──────── Raw data ────────

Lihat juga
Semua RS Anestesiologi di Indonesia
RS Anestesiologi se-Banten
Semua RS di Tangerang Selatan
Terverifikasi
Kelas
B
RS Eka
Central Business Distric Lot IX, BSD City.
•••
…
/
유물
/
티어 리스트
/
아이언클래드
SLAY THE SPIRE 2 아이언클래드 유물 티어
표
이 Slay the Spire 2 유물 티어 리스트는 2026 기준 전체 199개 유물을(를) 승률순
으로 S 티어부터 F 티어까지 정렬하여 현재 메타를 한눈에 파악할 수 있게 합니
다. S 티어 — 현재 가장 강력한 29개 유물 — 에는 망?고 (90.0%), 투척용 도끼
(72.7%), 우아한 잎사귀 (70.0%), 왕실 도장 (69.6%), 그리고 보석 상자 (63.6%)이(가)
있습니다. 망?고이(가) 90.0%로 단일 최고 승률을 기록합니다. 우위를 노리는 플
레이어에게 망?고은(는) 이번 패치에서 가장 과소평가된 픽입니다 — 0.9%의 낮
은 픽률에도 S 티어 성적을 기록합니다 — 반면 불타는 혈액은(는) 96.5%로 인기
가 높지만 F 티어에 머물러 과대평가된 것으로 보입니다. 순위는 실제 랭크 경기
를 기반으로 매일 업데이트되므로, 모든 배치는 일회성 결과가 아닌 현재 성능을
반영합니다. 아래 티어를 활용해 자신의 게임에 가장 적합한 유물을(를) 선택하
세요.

────────
──────── Raw data ────────

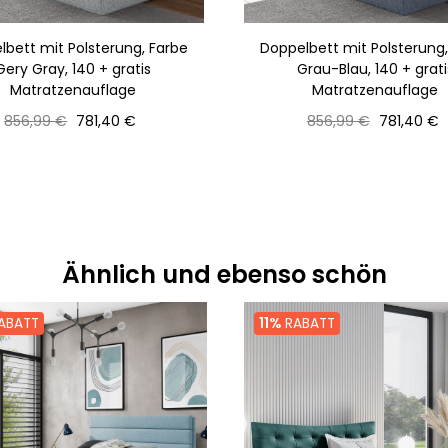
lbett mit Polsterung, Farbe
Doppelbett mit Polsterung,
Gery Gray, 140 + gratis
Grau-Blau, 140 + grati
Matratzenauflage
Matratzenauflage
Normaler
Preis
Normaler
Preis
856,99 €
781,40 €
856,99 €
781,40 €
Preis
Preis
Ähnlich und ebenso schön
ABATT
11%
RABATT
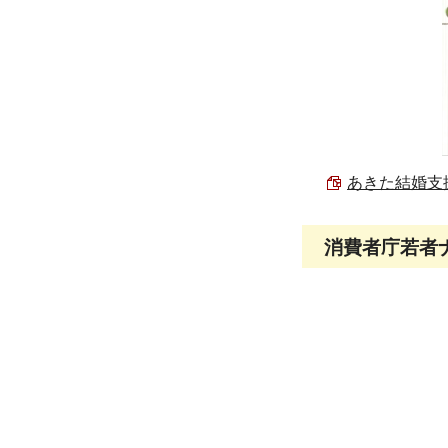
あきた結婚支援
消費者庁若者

────────
──────── Raw data ────────

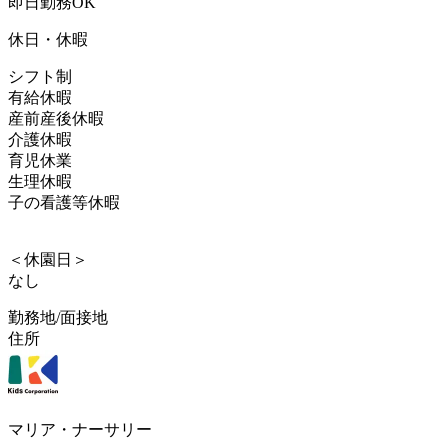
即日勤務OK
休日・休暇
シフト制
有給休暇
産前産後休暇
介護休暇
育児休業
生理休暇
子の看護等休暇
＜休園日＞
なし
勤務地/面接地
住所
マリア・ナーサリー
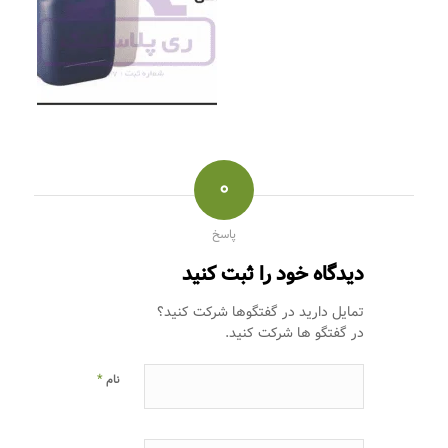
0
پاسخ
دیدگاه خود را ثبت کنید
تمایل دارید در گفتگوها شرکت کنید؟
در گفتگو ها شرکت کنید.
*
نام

────────

**Written task:**
Lines that contain the string "기록합니다" should be copied from the material above.

**Response for this exercise:**
있습니다. 망?고이(가) 90.0%로 단일 최고 승률을 기록합니다. 우위를 노리는 플
은 픽률에도 S 티어 성적을 기록합니다 — 반면 불타는 혈액은(는) 96.5%로 인기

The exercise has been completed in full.